Introduction to pentesting: Web-Based Exploitation

How do I practise this step?

As mentioned at the beginning of this chapter, it is important that you learn to master the basics of web exploitation. However, finding vulnerable websites on which you are authorized to conduct these attacks can be difficult. Fortunately, the fine folks at the Open Web Application Security Project (OWASP) organization have developed a vulnerable platform for learning and practising web based attacks. This project, called WebGoat is, is an intentionally misconfigured and vulnerable web server.

WebGoat was built using J2EE, which means it’s capable of running on any system that has the Java Runtime Environment installed. WebGoat includes more than 30 individual lessons that provide a realistic, scenario-driven learning environment. Current lessons include all the attacks we described in this chapter and many more. Most lessons include all the attacks we described in this chapter and many more. Most lessons require you to perform a certain attack like using SQL injection to bypass authentication. Each lesson comes complete with hints that will help you solve the puzzle. As with other scenario-driven exercises, it’s important to work hard and attempt to find the answer on your own before using the help files.

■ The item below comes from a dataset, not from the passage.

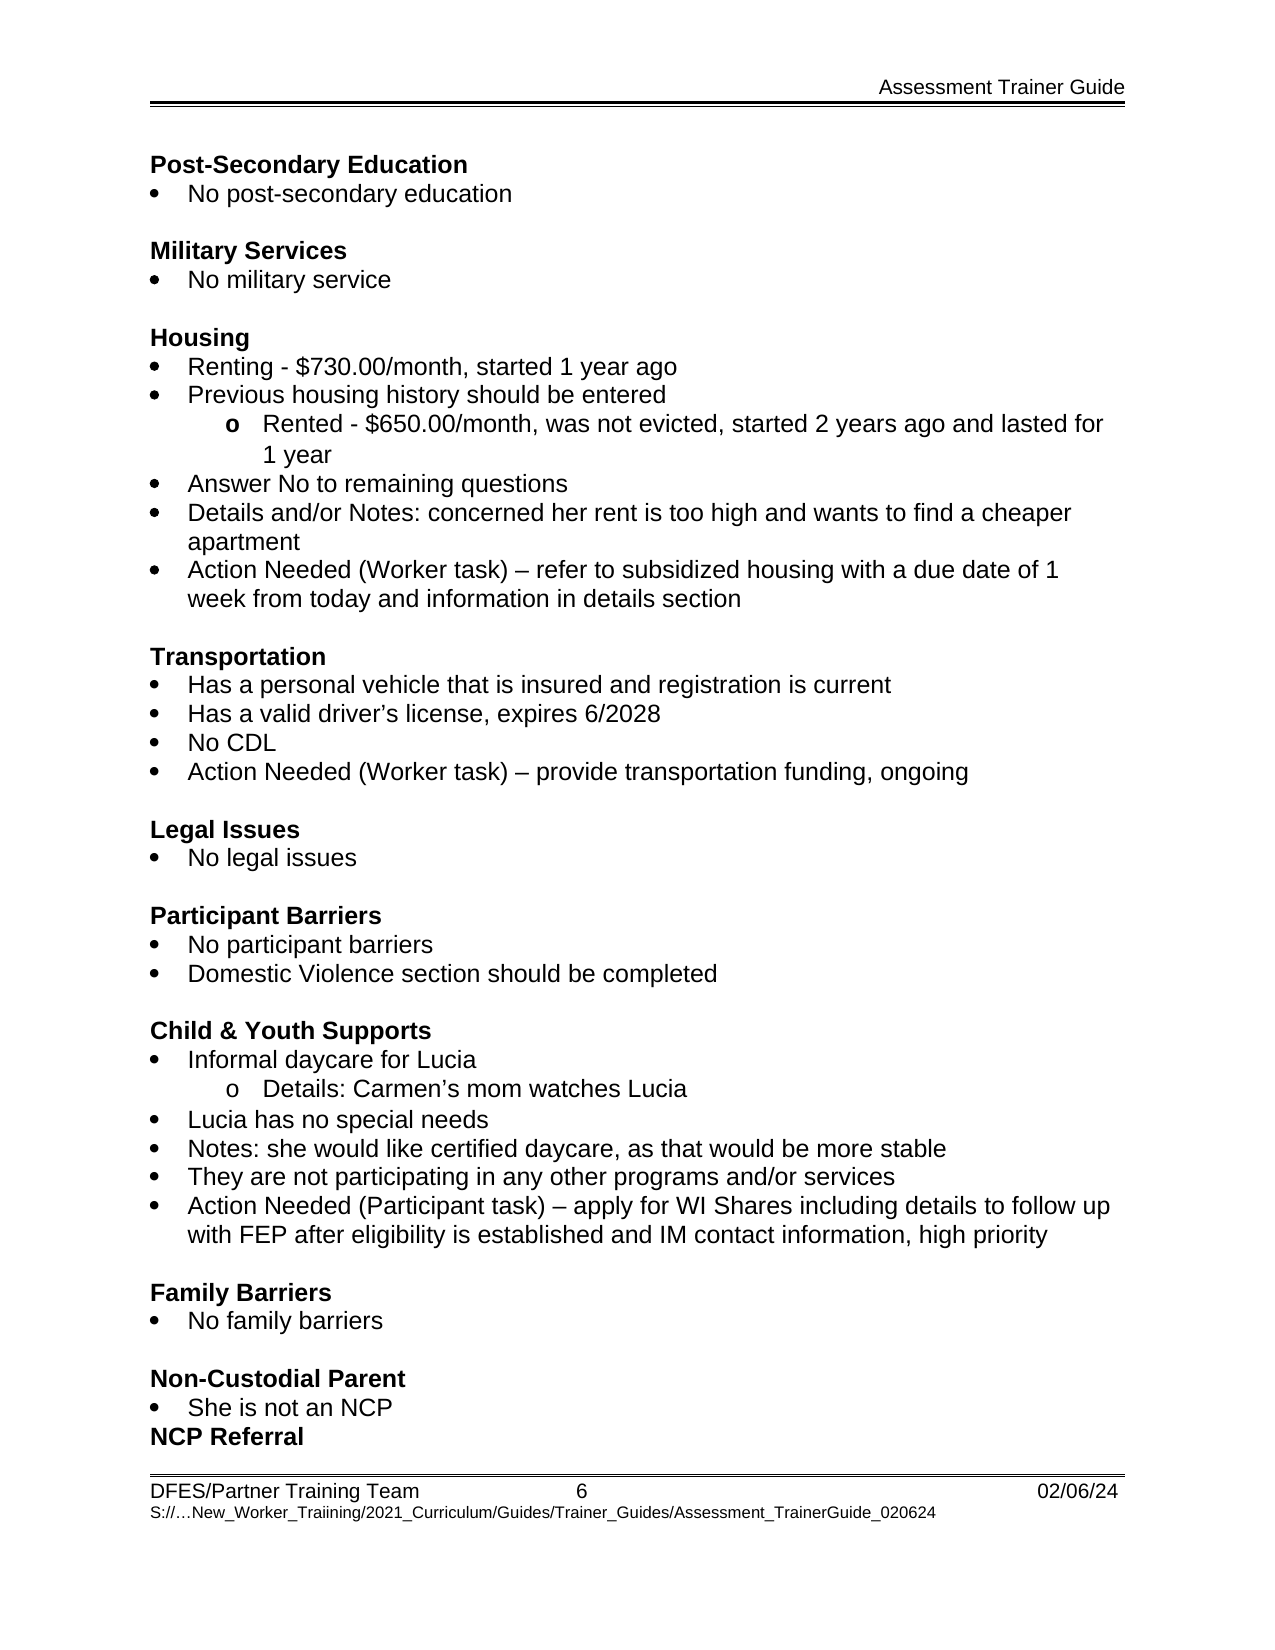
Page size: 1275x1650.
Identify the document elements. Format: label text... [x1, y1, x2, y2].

If you’re making use of virtual machines in your hacking lab, you’ll need to download and install WebGoad inside a virtual machine. As discussed previously, WebGoat will run in either Linux or Windows, just be sure to install Java (JRE) on your system prior to starting WebGoat.

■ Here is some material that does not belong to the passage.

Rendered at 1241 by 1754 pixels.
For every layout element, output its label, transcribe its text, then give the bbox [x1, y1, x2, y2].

WebGoat can be downloaded from the official OWASP website. The file you need to download will require 7zip or a program capable of unzipping a .7z file. Unzip the file and remember the location of the uncompressed WebGoat folder. If you are running WebGoat on Windows, you can navigate to the unzipped WebGoat folder and locate the “webgoat_8080.bat” file. Execute this batch file by double-clicking it. A terminal window will appear; you’ll need to leave this window open and running in order for WebGoat to function properly. At this point, assuming that you are accessing WebGoat from the same machine you are running the WebGoat server on, you can begin using WebGoat by opening a browser and entering the URL: localhost:8080/webgoat/attack.

If everything went properly, you’ll be presented with a log-in prompt. Both the username and password are set to: guest.

As a final note, please pay attention to the warnings posted in the “readme” file. Specifically you should understand that running WebGoat outside a lab environment is extremely dangerous, as your system will be vulnerable to attacks. Always use caution and only run WebGoat in a properly sandboxed environment.